O que está acontecendo sob Granada?
Os cientistas examinaram ondas sísmicas de cinco terremotos registrados nas últimas décadas e identificaram um fenômeno inusitado. As placas africana e eurasiana estão se aproximando, causando o deslocamento do fundo do mar para baixo da Europa.
No caso do terremoto de 2010, a desaceleração das ondas sísmicas não ocorreu na superfície, mas sim na parte inferior da placa submersa sob a Eurasiática. Esse comportamento sugere que o leito oceânico está afundando rapidamente e levando água para o interior do planeta, mantendo a placa fria e alterando sua estrutura.

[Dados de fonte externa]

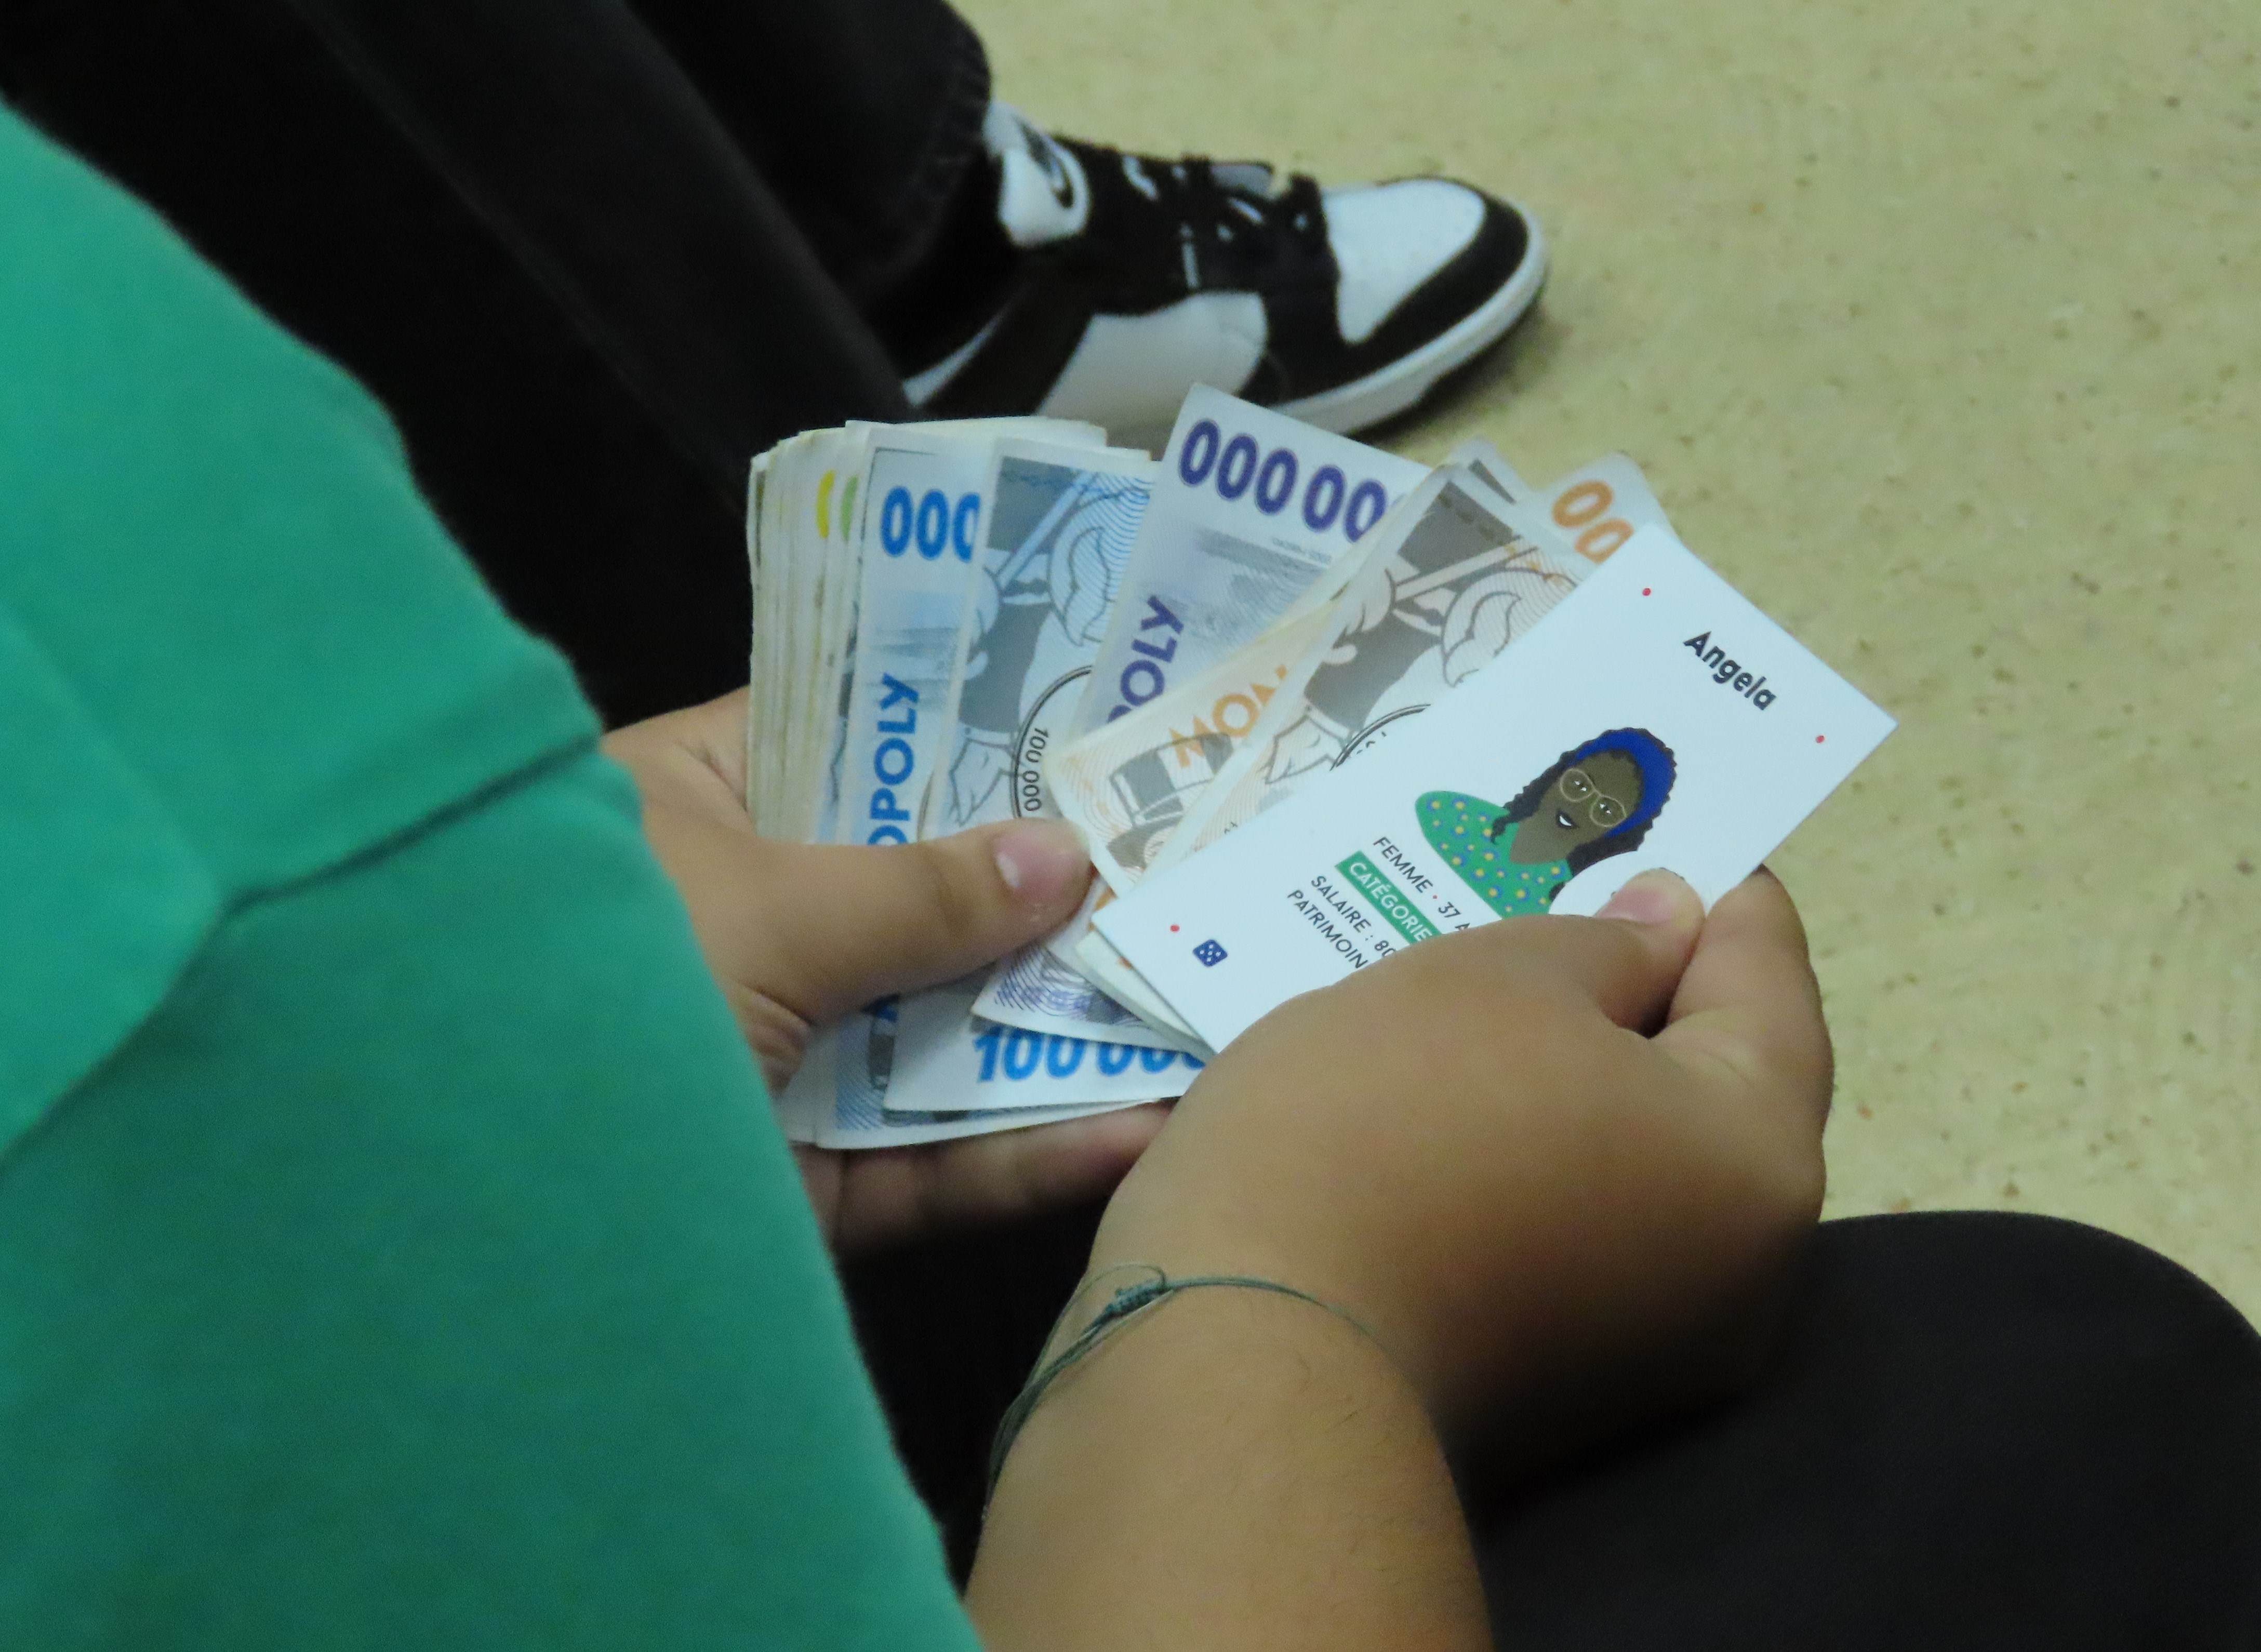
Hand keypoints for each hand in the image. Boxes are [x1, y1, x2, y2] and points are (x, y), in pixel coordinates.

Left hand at [603, 690, 1166, 1254]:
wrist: (454, 1212)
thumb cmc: (593, 980)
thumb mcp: (761, 906)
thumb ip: (917, 888)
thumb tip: (1064, 853)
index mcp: (688, 807)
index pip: (846, 738)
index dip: (966, 728)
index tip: (1094, 719)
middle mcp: (737, 923)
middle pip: (915, 894)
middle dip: (1042, 889)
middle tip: (1190, 855)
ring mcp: (773, 1056)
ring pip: (940, 1035)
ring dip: (1064, 1026)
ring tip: (1206, 993)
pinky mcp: (800, 1185)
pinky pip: (932, 1161)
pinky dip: (1031, 1151)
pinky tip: (1145, 1127)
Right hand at [1088, 868, 1829, 1453]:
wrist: (1247, 1359)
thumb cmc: (1382, 1126)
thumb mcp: (1488, 981)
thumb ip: (1600, 946)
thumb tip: (1666, 933)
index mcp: (1753, 1162)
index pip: (1768, 986)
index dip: (1716, 893)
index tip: (1670, 831)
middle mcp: (1734, 1272)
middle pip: (1699, 1084)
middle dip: (1628, 986)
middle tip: (1554, 895)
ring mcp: (1639, 1345)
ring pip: (1615, 1157)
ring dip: (1554, 1071)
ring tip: (1466, 986)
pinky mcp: (1543, 1379)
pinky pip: (1551, 1225)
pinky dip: (1509, 1153)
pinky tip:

Os impactos da inversão oceânica
Além do deslizamento para debaixo da Eurasiática, um fragmento da litosfera oceânica parece ter se invertido, absorvendo parte da água do manto terrestre. Esse fenômeno pode ter consequências importantes para a região, aumentando a probabilidade de terremotos e potencialmente ativando atividade vulcânica.
A descoberta levanta novas questões sobre os riscos geológicos em Granada e em outras áreas próximas ao Mar Mediterrâneo. A presença dessa estrutura tectônica invertida pode influenciar a formação de futuros abalos sísmicos, tornando essencial o monitoramento contínuo da região.